Punmaster (profile) says:

Why Are Canadian Regulators Telling Music TV...

Actually, I think the regulating of lyrics (Dire Straits’ Money for Nohting) was done by the Canadian Broadcast Standards Council, not the CRTC. In fact, the CRTC sent a letter to the CBSC telling them to review that decision.

As to the Canadian Content regulations, I’m old enough to remember when there wasn’t much of a Canadian music industry. It’s just way cheaper and simpler to let American music and entertainment do the heavy lifting, but it doesn’t promote Canadian culture.

Canada sits next to the loudest, most prolific provider of entertainment in the world. Without putting these regulations in place, there would be no Canadian stories being told.

Of course, there also wouldn’t have been Corner Gas, so it’s a mixed blessing.

I do think that the CRTC needs to be revised substantially, and given a mandate to protect consumers from the Bell/Rogers duopoly, but not everything they do is bad.

ChrisB (profile) says:

Why Are Canadian Regulators Telling Music TV...

Much Music got a monopoly for music when it started. This was basically to keep MTV out of Canada. Now, of course, MTV rarely plays music videos (because of the internet and YouTube). Much Music wants to try and change its programming but can’t, because it was granted a monopoly with specific terms. Live by the sword, die by the sword.

BigKeithO (profile) says:

Why Are Canadian Regulators Telling Music TV...
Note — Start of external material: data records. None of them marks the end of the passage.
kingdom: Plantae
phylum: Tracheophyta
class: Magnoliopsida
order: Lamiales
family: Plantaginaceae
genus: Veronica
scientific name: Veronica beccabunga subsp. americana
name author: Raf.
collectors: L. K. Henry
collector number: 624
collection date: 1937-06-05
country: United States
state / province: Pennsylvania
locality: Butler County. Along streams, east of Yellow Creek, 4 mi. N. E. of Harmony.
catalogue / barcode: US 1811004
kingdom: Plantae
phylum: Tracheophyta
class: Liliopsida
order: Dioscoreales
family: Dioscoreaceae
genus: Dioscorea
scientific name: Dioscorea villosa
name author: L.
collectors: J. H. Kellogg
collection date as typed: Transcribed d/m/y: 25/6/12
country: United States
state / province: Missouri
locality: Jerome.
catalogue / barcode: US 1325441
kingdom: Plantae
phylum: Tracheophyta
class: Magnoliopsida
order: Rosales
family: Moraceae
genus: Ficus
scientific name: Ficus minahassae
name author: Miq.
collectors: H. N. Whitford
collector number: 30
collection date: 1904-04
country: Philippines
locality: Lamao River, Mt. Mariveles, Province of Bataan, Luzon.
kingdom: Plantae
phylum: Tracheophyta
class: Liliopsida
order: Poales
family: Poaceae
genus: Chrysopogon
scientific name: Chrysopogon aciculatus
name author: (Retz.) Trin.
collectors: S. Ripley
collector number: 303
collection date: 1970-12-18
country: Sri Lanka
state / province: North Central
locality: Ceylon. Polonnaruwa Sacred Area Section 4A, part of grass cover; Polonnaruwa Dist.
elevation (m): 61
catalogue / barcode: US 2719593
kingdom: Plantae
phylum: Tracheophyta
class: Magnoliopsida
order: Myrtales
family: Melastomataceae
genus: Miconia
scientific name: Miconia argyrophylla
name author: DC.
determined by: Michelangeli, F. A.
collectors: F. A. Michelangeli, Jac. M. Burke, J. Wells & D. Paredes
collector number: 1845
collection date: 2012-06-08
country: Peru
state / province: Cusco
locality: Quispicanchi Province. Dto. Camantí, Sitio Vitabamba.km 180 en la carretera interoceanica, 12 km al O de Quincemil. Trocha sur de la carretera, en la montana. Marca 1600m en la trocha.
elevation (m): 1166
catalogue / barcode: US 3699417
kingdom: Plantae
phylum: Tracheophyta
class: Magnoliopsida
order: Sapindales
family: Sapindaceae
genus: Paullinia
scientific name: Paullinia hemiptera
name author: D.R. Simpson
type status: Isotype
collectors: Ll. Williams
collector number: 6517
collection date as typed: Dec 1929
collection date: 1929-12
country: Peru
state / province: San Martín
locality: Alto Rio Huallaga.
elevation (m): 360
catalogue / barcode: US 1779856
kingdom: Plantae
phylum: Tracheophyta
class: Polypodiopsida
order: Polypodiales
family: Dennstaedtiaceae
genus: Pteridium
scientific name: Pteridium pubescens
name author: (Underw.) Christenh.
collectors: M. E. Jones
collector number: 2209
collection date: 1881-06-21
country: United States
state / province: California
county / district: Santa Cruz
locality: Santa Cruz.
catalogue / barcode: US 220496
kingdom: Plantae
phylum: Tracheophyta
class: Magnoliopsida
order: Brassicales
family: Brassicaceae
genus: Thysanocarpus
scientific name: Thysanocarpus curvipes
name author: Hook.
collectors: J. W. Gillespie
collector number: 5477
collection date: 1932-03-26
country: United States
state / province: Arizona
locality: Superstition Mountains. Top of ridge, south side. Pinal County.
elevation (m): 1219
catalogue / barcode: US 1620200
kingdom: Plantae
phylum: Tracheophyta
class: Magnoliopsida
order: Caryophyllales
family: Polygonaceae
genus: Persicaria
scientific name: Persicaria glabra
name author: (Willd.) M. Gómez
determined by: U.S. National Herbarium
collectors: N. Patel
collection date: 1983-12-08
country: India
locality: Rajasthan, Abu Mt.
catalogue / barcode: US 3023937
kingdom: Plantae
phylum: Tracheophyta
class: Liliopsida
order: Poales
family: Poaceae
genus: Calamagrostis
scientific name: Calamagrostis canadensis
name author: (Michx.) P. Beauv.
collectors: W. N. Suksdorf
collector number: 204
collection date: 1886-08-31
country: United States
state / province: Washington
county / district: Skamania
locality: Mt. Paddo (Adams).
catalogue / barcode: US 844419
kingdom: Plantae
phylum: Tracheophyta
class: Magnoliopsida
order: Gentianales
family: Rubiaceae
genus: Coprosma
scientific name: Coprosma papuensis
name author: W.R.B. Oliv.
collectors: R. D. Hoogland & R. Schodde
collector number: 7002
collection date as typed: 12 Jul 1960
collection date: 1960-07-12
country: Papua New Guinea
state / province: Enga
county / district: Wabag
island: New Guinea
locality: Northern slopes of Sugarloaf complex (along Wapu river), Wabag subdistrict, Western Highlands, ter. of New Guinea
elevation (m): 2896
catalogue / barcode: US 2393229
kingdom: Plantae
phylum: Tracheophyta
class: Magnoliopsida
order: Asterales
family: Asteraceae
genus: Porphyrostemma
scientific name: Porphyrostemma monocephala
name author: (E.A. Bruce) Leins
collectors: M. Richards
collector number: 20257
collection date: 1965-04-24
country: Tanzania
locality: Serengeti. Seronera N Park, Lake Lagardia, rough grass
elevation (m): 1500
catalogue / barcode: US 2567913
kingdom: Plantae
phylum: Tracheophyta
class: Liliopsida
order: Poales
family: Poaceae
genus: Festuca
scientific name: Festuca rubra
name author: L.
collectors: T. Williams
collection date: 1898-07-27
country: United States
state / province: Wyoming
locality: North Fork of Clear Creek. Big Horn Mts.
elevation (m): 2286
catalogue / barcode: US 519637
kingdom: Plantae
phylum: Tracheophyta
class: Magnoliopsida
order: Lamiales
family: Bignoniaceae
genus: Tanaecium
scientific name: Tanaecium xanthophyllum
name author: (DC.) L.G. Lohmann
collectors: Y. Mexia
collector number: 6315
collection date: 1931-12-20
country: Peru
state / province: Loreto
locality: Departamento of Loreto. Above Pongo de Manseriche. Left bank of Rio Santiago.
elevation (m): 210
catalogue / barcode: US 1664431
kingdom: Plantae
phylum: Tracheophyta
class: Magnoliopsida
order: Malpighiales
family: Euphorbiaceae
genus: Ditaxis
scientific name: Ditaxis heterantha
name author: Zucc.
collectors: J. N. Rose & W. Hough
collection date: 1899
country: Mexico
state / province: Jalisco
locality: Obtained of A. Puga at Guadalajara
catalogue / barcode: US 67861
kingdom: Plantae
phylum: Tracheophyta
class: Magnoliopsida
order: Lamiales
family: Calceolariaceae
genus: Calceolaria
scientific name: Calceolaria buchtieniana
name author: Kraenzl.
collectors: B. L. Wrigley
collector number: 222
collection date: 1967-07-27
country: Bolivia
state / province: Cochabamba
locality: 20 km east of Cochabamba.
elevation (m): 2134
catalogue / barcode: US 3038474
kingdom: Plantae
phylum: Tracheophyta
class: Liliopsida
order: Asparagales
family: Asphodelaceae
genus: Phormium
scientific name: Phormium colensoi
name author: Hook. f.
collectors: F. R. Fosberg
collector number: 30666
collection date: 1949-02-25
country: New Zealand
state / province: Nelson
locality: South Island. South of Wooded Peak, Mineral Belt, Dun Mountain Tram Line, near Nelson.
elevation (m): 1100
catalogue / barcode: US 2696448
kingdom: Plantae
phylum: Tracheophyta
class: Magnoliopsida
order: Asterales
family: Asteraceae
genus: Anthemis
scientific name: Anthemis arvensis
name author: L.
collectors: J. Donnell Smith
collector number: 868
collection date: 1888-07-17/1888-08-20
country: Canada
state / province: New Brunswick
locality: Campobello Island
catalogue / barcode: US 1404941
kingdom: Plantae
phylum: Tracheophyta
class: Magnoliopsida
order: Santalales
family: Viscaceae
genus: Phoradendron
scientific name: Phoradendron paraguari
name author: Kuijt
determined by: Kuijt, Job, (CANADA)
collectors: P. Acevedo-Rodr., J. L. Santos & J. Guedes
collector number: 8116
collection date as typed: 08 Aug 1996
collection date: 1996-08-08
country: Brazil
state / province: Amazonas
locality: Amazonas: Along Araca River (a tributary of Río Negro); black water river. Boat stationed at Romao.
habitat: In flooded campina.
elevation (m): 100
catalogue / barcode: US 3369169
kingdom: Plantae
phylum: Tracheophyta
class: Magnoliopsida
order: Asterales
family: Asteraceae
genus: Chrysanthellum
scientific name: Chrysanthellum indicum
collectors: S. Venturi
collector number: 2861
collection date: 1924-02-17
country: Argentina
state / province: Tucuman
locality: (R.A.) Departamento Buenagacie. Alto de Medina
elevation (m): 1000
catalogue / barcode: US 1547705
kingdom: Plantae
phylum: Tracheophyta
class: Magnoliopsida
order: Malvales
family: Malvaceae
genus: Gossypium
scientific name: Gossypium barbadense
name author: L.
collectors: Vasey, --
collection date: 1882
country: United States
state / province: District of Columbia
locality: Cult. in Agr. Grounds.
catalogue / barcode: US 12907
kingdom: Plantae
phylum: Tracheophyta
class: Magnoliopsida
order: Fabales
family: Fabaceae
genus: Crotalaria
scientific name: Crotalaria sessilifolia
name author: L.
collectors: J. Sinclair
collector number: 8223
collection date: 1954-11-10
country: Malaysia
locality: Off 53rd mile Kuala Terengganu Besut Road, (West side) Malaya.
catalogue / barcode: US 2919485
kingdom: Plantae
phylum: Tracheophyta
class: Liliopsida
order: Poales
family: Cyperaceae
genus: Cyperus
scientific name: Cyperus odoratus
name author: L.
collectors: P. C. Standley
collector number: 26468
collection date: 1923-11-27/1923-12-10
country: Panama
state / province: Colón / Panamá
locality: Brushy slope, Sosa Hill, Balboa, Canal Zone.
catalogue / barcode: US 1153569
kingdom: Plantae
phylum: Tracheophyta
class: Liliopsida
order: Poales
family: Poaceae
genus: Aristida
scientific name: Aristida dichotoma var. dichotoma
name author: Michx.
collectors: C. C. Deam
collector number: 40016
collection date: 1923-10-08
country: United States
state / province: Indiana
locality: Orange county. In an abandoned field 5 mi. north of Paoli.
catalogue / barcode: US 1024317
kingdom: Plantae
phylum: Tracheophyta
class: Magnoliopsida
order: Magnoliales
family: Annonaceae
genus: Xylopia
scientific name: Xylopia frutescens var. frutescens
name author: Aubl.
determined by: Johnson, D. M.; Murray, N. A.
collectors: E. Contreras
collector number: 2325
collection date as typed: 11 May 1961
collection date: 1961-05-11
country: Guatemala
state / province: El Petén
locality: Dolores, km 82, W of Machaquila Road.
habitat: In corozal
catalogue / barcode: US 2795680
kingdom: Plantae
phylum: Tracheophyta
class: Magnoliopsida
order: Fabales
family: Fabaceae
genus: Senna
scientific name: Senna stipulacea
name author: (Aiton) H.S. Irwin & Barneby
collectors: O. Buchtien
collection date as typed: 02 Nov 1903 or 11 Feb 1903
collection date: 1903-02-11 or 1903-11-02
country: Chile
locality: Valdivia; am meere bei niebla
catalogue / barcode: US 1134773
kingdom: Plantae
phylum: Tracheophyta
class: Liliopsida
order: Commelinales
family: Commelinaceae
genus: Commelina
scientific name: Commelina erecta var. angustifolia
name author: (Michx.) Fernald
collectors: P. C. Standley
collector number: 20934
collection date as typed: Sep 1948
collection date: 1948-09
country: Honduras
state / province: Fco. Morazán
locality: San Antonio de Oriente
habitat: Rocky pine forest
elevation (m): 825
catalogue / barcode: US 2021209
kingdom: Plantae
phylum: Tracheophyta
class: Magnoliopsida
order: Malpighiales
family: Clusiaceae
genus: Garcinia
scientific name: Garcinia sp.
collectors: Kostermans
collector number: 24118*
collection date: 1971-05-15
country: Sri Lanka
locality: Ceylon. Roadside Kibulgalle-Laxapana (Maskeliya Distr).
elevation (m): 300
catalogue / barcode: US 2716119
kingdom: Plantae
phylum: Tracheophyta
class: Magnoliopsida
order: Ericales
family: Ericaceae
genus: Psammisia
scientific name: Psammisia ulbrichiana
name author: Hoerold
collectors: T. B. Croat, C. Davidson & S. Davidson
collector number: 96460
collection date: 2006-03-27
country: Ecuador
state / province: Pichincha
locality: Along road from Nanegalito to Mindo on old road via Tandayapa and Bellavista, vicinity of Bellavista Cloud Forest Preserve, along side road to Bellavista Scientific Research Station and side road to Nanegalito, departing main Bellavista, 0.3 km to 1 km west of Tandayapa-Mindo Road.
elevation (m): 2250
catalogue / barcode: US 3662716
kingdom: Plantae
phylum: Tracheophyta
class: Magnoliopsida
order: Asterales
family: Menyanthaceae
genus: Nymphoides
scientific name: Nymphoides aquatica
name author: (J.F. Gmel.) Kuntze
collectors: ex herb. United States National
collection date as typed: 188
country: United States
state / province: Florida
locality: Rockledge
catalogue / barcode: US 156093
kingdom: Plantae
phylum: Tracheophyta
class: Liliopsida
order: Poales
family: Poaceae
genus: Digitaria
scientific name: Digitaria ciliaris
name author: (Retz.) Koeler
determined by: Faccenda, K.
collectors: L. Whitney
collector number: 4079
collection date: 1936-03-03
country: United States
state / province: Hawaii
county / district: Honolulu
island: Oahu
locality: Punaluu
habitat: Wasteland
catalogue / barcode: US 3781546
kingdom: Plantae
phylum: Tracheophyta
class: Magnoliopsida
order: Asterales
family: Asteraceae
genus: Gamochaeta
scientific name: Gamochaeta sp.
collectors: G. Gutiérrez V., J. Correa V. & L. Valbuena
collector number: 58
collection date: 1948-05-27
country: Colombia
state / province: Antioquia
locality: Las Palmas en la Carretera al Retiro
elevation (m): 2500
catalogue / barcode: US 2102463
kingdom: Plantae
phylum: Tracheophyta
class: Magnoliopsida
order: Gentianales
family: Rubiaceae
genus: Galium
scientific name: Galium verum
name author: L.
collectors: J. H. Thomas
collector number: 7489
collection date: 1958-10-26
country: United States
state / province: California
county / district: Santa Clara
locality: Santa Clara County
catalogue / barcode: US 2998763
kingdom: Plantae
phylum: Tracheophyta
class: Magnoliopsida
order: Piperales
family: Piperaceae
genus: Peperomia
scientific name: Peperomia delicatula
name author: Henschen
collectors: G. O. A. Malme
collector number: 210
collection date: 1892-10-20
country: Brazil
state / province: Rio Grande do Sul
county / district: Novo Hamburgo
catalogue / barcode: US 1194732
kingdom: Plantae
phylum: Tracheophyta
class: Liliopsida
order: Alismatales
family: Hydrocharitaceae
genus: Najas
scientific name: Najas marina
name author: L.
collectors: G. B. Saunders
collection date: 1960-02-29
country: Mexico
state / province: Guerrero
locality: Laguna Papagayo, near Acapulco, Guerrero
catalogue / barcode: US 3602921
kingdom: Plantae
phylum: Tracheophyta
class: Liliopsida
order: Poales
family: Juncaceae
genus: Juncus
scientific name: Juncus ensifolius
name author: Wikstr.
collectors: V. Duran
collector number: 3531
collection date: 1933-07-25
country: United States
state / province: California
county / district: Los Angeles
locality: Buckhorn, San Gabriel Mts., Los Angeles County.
Canada produces good musical acts, these acts get picked up in the US. To say that forcing radio play of Canadian acts is the only reason we have Canadian acts is crazy. I’m sure most people don’t even realize just how many big name bands are Canadian these days, we just keep pumping out indie rock acts.

Arcade Fire, The Acorn, Attack in Black, Bedouin Soundclash, Constantines, Danko Jones, Death from Above 1979, Metric, Mobile, The New Pornographers, Tokyo Police Club just to name a few. Look at that list, I think Canadians make up a large portion of Coachella each year. It isn’t the CRTC causing this, its the fact that Canadian bands are GOOD that does this.

hmm says:

simple answer

Can someone please define a music-video for me?
does it have to be a specific length?
lets assume the channel is FORCED to play 100 music videos, but it only wants to play 1….simple answer..play 99 1-second videos…..If it wants to play more than 100 videos…just create a “new” merged video that seamlessly blends many videos into each other without a gap between…….
Or can they be forced against their will (and against the laws of nature) to play stuff by specific ‘artists’ like avril lavine or justin bieber?

btr1701 (profile) says:

Intrusiveness

> When a TV station receives a good chunk of
> it’s funding from the government, it can
> expect a few strings to be attached.

All the more reason not to take money from the government. The government has no business taking money from its citizens so it can fund TV programs and dictate how many music videos are played each day.

I guarantee if I were a Canadian citizen, I’d much rather my government leave that money in my pocket and let TV shows play whatever and however many music videos they want.

Punmaster (profile) says:

Why Are Canadian Regulators Telling Music TV...

I’m sorry, but I disagree – the number of good musical acts from the time BEFORE the CRTC imposed Canadian Content Regulations (1971) is much smaller.

All of the bands named benefit DIRECTLY from CanCon regulations, because they get airplay from it. Yes, they’re good bands, but so were a whole bunch of bands relegated to obscurity pre-1971.

Like I said in my original comment – it was WAY cheaper and easier to play American content back then – and because the big US recording companies were marketing the hell out of their records, also more of a sure bet.